1. Understand the limitations of current tools: Evaluate existing biomedical AI solutions to identify gaps in multi-step reasoning, tool execution, and adaptability.
2. Prioritize domain-specific training: When developing or adopting biomedical AI, focus on models trained on reinforcement learning in biomedical environments rather than general-purpose LLMs.
3. Leverage structured reasoning: Implement tools that encourage clear, step-by-step reasoning (e.g., using structured tags) to improve accuracy and interpretability.
4. Optimize resource management: For large-scale biomedical AI, decouple environment execution from model inference to handle varying tool latencies and reduce idle resources.
5. Evaluate on complex tasks: Test models on challenging tasks like rare disease diagnosis and gene prioritization to assess true expert-level capabilities.
6. Balance model size and specialization: Consider smaller, domain-specialized models (like Biomni-R0-8B) for applications where efficiency is critical, as they can outperform larger general models.

## One-page Overview

• What is Biomni-R0? A family of agentic LLMs (8B and 32B parameters) designed for biomedical research, using reinforcement learning to achieve expert-level reasoning.
• Key Innovation: Two-phase training (SFT + RL) with rewards for correctness and structured reasoning, plus a 64k token context length for long multi-step tasks.
• Performance: Biomni-R0-32B scored 0.669 (vs. base model’s 0.346), outperforming Claude 4 Sonnet and GPT-5 on 7/10 tasks, with 20× better rare disease diagnosis and 4.6× better GWAS prioritization.
• Design Strengths: Decoupled environment execution for scalability, asynchronous rollout scheduling for efficiency, and emphasis on longer, structured reasoning traces.
• Implications: Shows that domain-specific RL training enables AI to match expert reasoning in biomedicine, accelerating research in genomics, diagnostics, and beyond.

## FAQ

1. What makes Biomni-R0 different from other biomedical AI models?
   Biomni-R0 uses reinforcement learning tailored to biomedical reasoning, rather than relying solely on supervised learning or retrieval. This allows it to adapt to dynamic tasks and improve through interaction with tools and environments.

2. How does Biomni-R0 handle rare diseases, which have limited data?
   Its RL training focuses on multi-step reasoning, enabling it to connect sparse data points (e.g., symptoms, genetic markers) in ways that pattern-based models can’t, leading to a 20× improvement in rare disease diagnosis.

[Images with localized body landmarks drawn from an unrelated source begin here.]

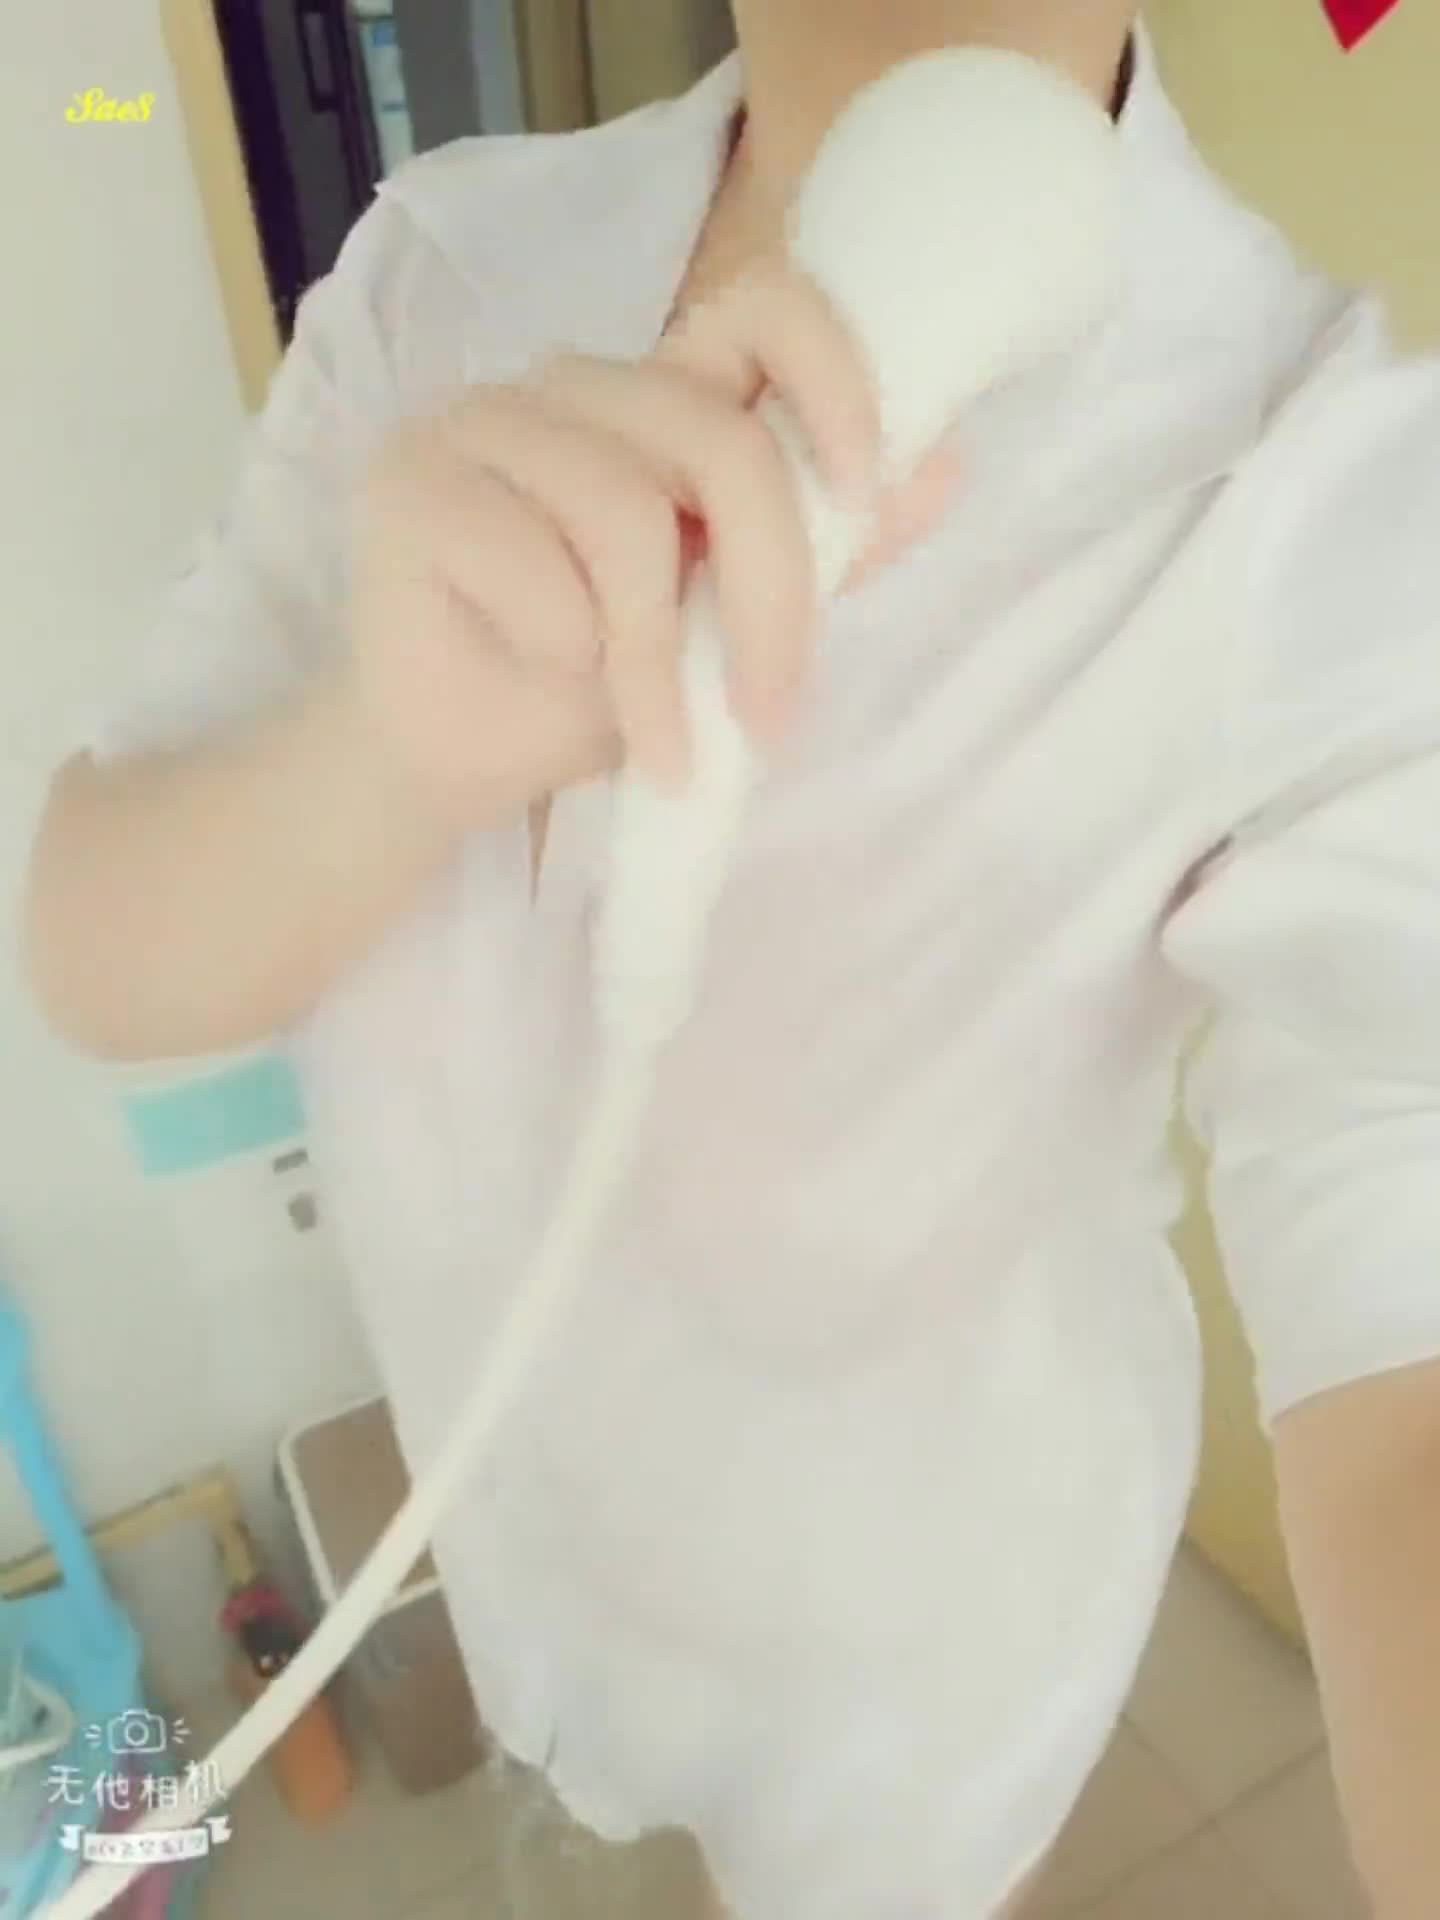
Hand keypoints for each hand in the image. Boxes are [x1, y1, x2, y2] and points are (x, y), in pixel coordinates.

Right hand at [345, 256, 960, 827]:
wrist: (456, 761)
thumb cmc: (590, 691)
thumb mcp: (730, 630)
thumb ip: (822, 553)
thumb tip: (945, 469)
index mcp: (661, 401)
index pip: (765, 308)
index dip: (836, 379)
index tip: (864, 496)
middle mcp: (576, 386)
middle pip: (717, 441)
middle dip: (767, 597)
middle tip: (768, 717)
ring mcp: (484, 420)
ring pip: (627, 512)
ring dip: (656, 658)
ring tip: (661, 746)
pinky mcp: (411, 480)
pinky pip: (532, 561)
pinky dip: (564, 648)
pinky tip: (546, 680)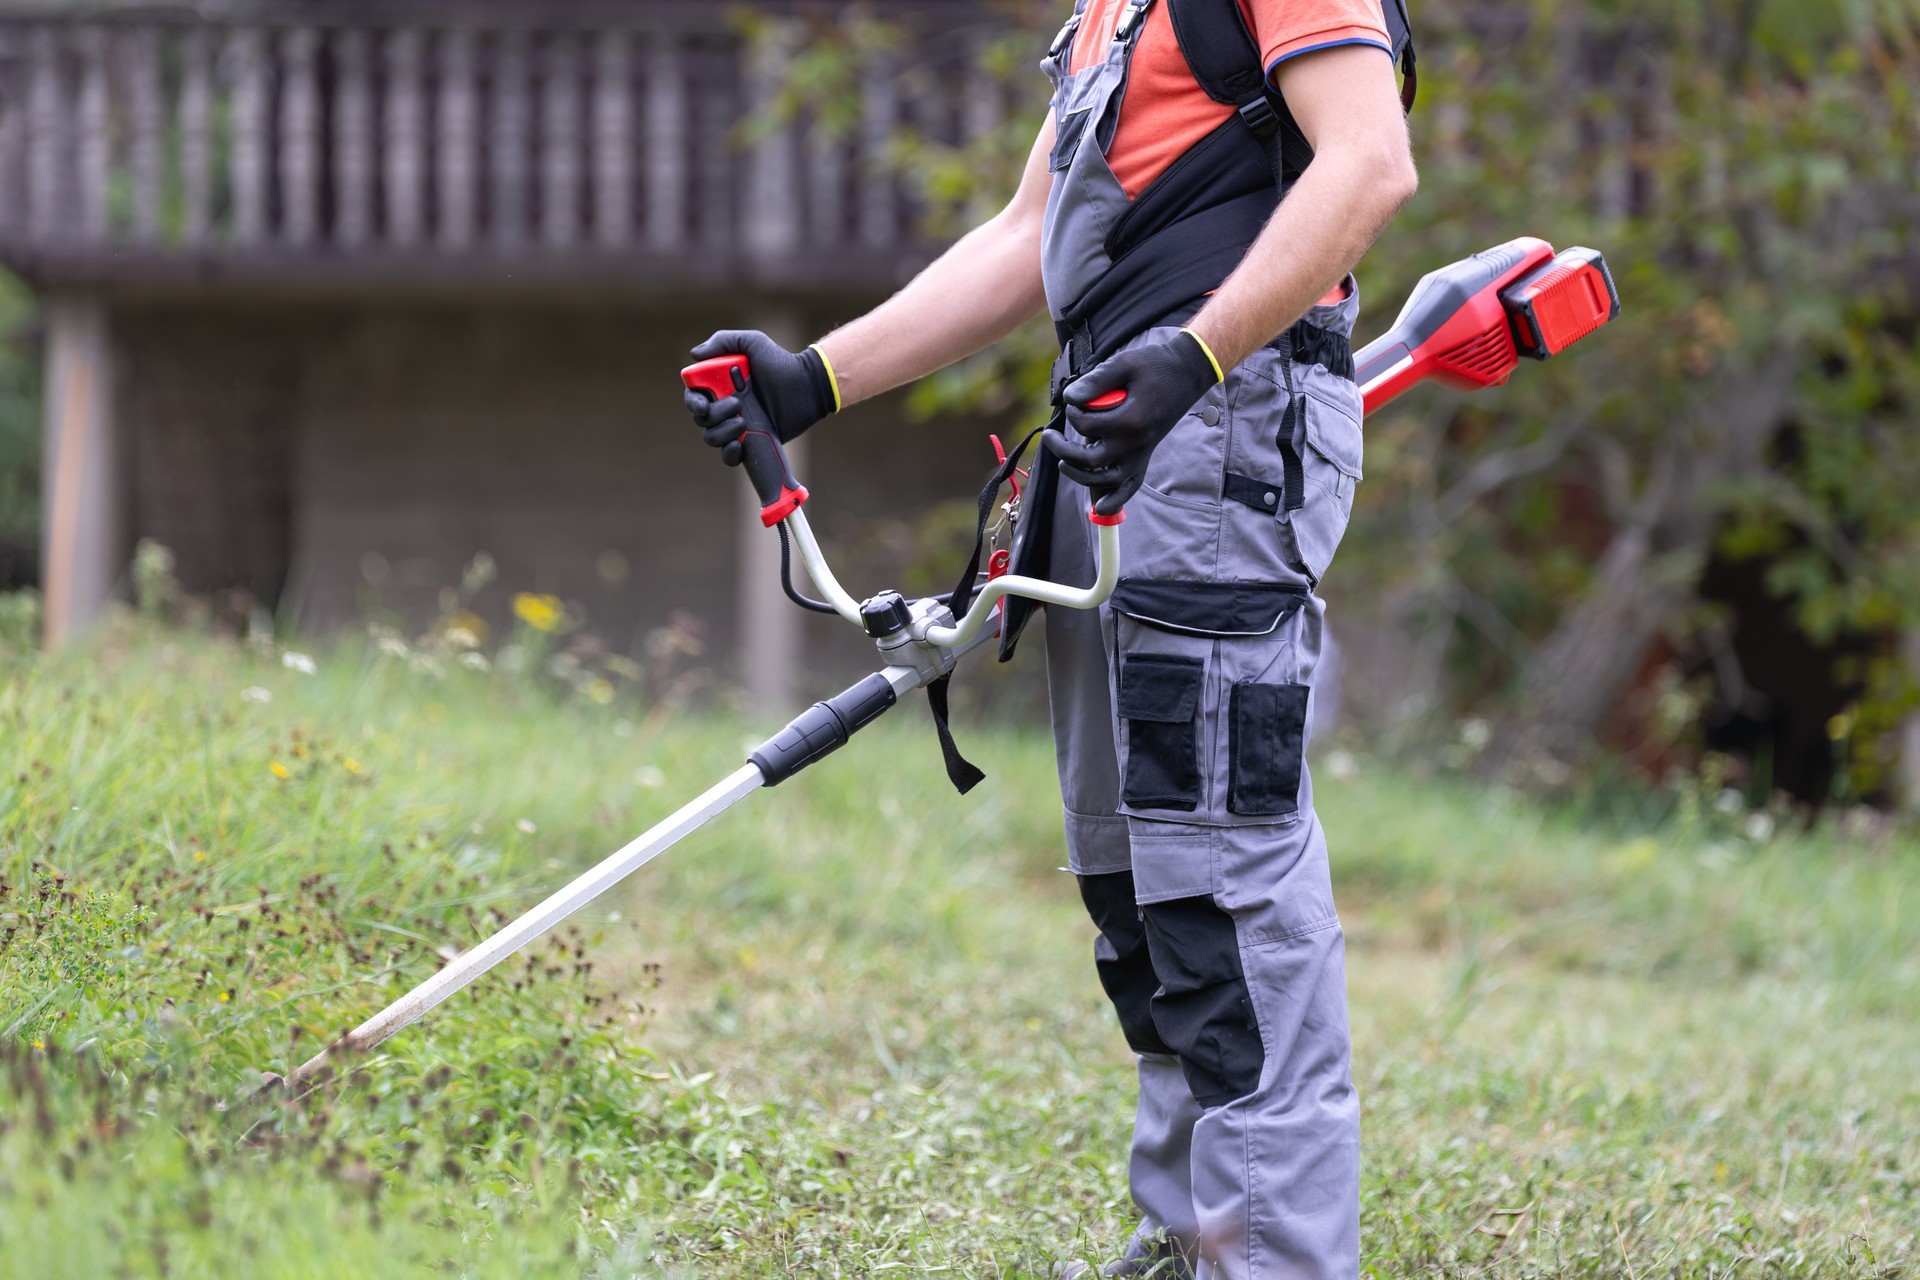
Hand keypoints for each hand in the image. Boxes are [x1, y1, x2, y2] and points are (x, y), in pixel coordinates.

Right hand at [683, 331, 837, 465]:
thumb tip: (694, 355)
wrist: (807, 387)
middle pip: (701, 419)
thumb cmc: (781, 363)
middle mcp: (724, 406)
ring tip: (744, 423)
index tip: (703, 404)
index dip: (693, 402)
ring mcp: (736, 425)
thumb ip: (723, 341)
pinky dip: (728, 454)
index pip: (694, 396)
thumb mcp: (753, 342)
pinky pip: (728, 456)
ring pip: (711, 437)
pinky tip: (738, 445)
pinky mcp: (750, 443)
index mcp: (719, 384)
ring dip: (722, 433)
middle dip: (714, 415)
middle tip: (737, 405)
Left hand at [1042, 330, 1220, 515]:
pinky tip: (1100, 507)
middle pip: (1090, 459)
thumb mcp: (1124, 364)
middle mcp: (1136, 443)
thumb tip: (1070, 398)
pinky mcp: (1144, 457)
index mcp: (1132, 420)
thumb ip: (1096, 381)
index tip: (1074, 399)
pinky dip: (1116, 500)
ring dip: (1079, 475)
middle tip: (1049, 435)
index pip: (1086, 426)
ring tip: (1062, 463)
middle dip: (1063, 449)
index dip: (1072, 412)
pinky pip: (1131, 487)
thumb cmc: (1155, 366)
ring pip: (1105, 479)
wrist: (1186, 373)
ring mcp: (1141, 453)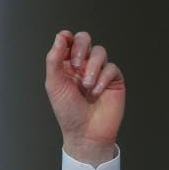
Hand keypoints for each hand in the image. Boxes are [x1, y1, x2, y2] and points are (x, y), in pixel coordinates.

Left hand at [45, 30, 125, 166]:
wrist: (85, 132)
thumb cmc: (68, 111)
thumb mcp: (54, 84)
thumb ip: (54, 60)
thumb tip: (60, 37)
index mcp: (65, 65)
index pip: (68, 42)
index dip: (67, 38)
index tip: (65, 40)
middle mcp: (82, 66)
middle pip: (85, 40)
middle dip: (81, 49)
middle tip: (77, 65)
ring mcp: (98, 72)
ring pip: (100, 52)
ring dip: (92, 68)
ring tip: (87, 86)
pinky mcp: (113, 80)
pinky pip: (111, 68)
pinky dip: (103, 78)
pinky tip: (96, 92)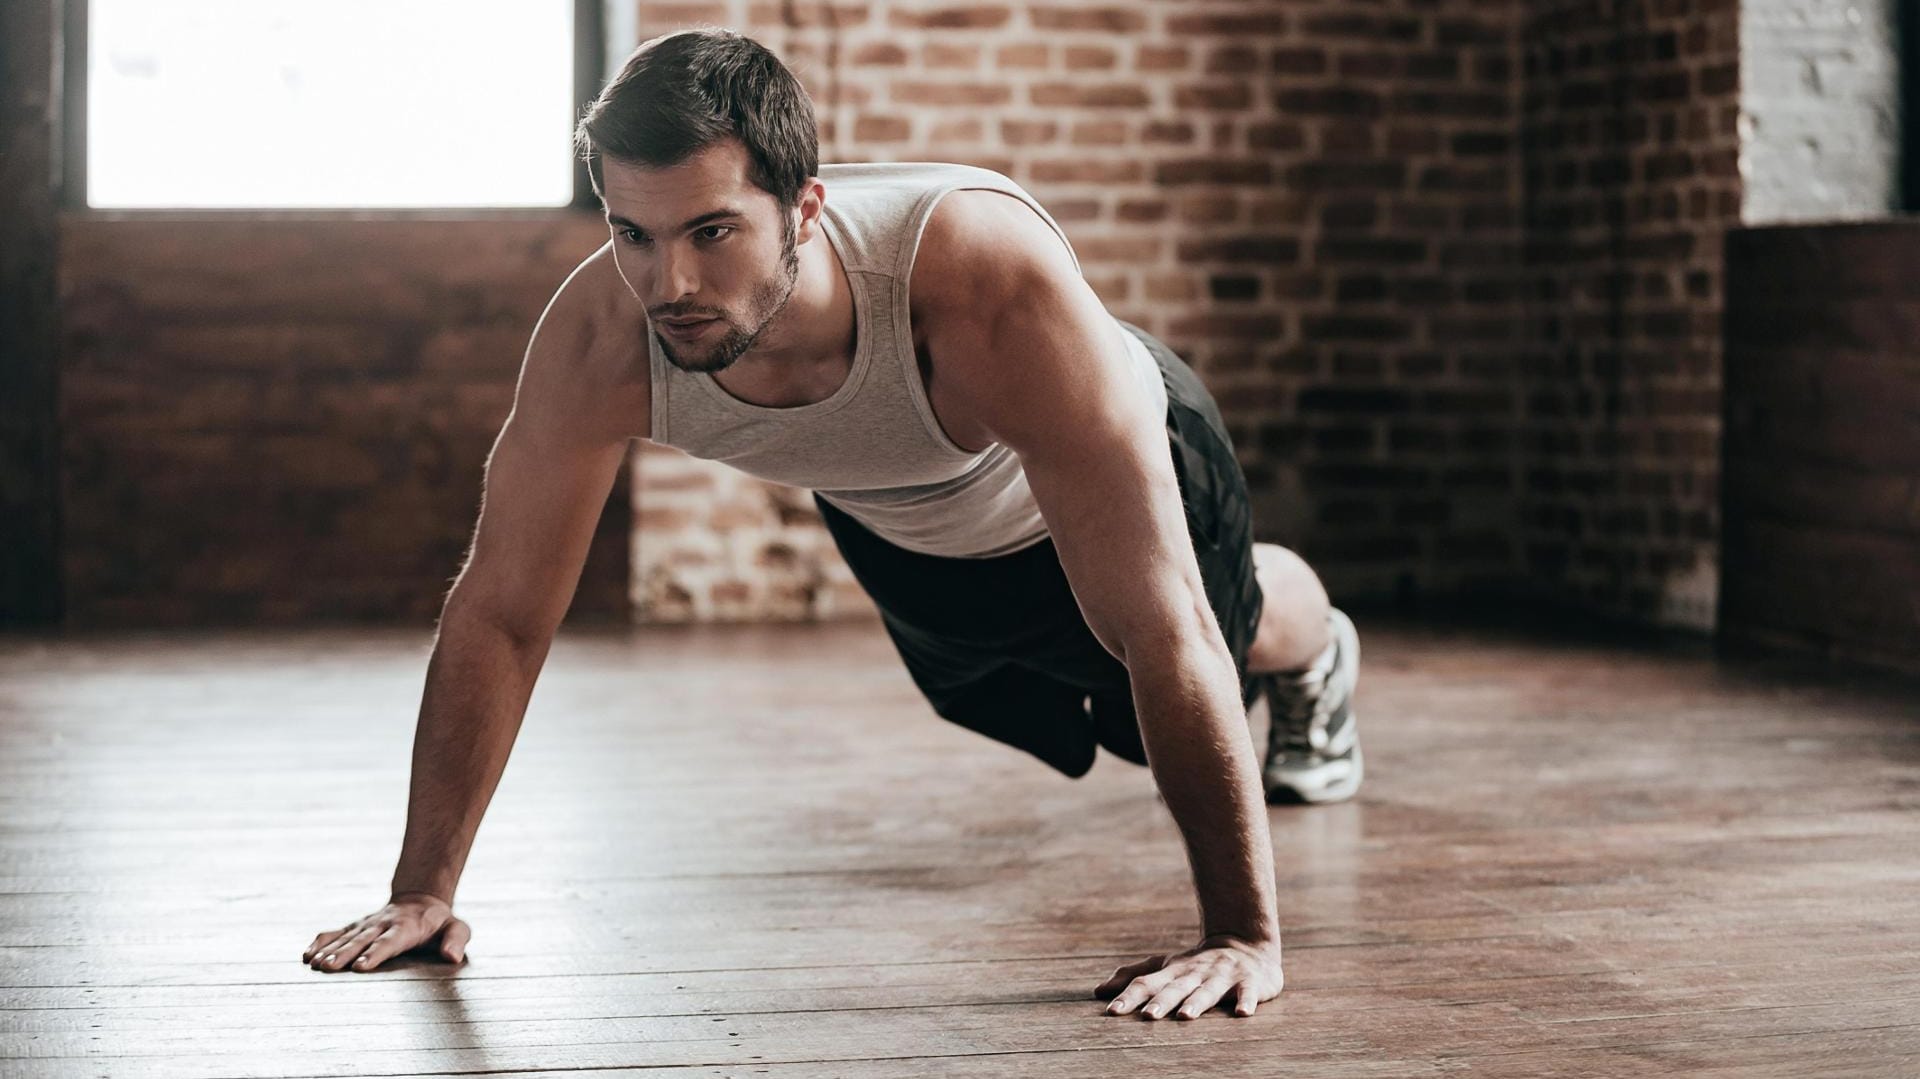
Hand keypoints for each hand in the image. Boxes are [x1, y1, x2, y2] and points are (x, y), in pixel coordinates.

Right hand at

3. Is Biomni-R0 larger than other leading models?
   No. The 8B parameter version outperforms larger general models like Claude 4 Sonnet and GPT-5, showing that specialization matters more than size in biomedical tasks.

4. What is the two-phase training process?
   First, supervised fine-tuning (SFT) on high-quality reasoning examples from Claude-4 Sonnet. Second, reinforcement learning with rewards for correctness and structured formatting.

5. Why is a 64k token context length important?
   It allows Biomni-R0 to manage long, multi-step research conversations—critical for tracking hypotheses, tool outputs, and conclusions over extended projects.

6. Can Biomni-R0 execute external tools?
   Yes. Its design includes efficient handling of external tools (e.g., genomic databases), with asynchronous scheduling to manage varying execution times.

7. How does Biomni-R0 ensure its reasoning is interpretable?
   RL rewards structured formatting (using tags like and ), encouraging clear, step-by-step reasoning that mirrors human expert documentation.

8. What tasks does Biomni-R0 excel at?
   It leads in 7/10 biomedical tasks, including rare disease diagnosis, GWAS variant prioritization, and multi-step biological reasoning.